In the USA, in a person diagnosed with Hansen's disease who does not report living with another sick person, direct or indirect contact with an armadillo becomes the most relevant risk factor. (13)

In Brazil, a person diagnosed with Hansen's disease reported having had contact with someone sick in 44% of cases, (9) and in 68% of cases direct or indirect contact with armadillos was also reported. (10)

Thus, Hansen's disease in Brazil can have a zoonotic transmission. Possibly, the Hansen's bacillus is spread in the environment by man and armadillo, and both acquire the infection from each other and the environment (Figure 1).

Figure 1. Zoonotic transmission of Mycobacterium leprae in the Americas.

Viable M. leprae in humans, armadillos, and environment.

Vertebrate animal - Human – Environment (microorganism).

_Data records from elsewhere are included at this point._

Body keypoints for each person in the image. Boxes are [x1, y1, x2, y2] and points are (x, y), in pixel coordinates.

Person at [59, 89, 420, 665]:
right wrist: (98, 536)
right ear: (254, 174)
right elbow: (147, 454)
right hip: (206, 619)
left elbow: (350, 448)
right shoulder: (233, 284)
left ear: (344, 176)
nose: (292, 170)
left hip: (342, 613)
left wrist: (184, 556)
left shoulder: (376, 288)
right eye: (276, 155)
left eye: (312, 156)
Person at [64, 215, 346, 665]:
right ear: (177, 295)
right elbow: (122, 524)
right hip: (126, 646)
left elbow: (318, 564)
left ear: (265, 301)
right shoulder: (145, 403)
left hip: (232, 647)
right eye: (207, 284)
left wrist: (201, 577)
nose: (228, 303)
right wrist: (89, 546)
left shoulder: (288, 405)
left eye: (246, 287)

The three pillars of zoonosis need to be characterized. Currently, there is no doubt that man, the armadillo and M. leprae are related, however, their origin is unknown. The armadillos belong to the Superorder of placental mammals called Xenarthra (Xenarthra) and have inhabited the center of North America, Central and South America for 60 million years. (14) Homo sapiens sapiens has inhabited the Americas for at least 15-20,000 years. (15) Possibly the last to arrive in the American continent was the pathogenic microorganism, Mycobacterium leprae. The strains of M. leprae have spread to Asia, Europe, Africa and the Americas. (12) The first case of Hansen's disease in Brazil was identified in the state of Rio de Janeiro in mid-1600. According to historians, the disease came to Brazil during the European colonization process, but there was still a small contribution from Africans who were trafficked to Brazil. (16)

Therefore, it is reasonable to theorize that M. leprae was brought from Europe to Brazil and that these microorganisms contaminated soil, water and vegetation and, consequently, infected the armadillos. The armadillos are animals very susceptible to infection, harboring and multiplying the pathogen in their bodies and becoming an environmental source of the bacillus for humans. Eventually, when man comes into direct contact with the animal, they contaminate the environment.

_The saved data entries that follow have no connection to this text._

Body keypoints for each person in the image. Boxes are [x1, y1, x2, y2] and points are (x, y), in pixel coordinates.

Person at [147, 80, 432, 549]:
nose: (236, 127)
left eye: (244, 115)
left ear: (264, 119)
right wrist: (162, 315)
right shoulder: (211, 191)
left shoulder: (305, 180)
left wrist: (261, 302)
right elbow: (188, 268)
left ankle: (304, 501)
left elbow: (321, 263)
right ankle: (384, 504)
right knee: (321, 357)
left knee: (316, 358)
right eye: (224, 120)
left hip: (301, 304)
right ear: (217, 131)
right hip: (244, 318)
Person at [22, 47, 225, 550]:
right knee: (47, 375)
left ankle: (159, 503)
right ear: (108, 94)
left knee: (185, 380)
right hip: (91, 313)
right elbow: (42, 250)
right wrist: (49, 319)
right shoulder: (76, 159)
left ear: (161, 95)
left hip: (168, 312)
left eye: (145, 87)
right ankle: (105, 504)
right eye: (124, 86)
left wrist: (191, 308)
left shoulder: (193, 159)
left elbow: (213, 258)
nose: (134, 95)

The participation of armadillos in the endemic in Brazil is uncertain. However, assuming that One Health approach deal with the protection of human and animal health through ecological balance and environmental preservation, it is not possible to disregard this source of bacilli for humans and the environment.

Informing health professionals and the population about the risk of contamination by M. leprae through contact with armadillos should be the responsibility of the scientific community and authorities of each area involved.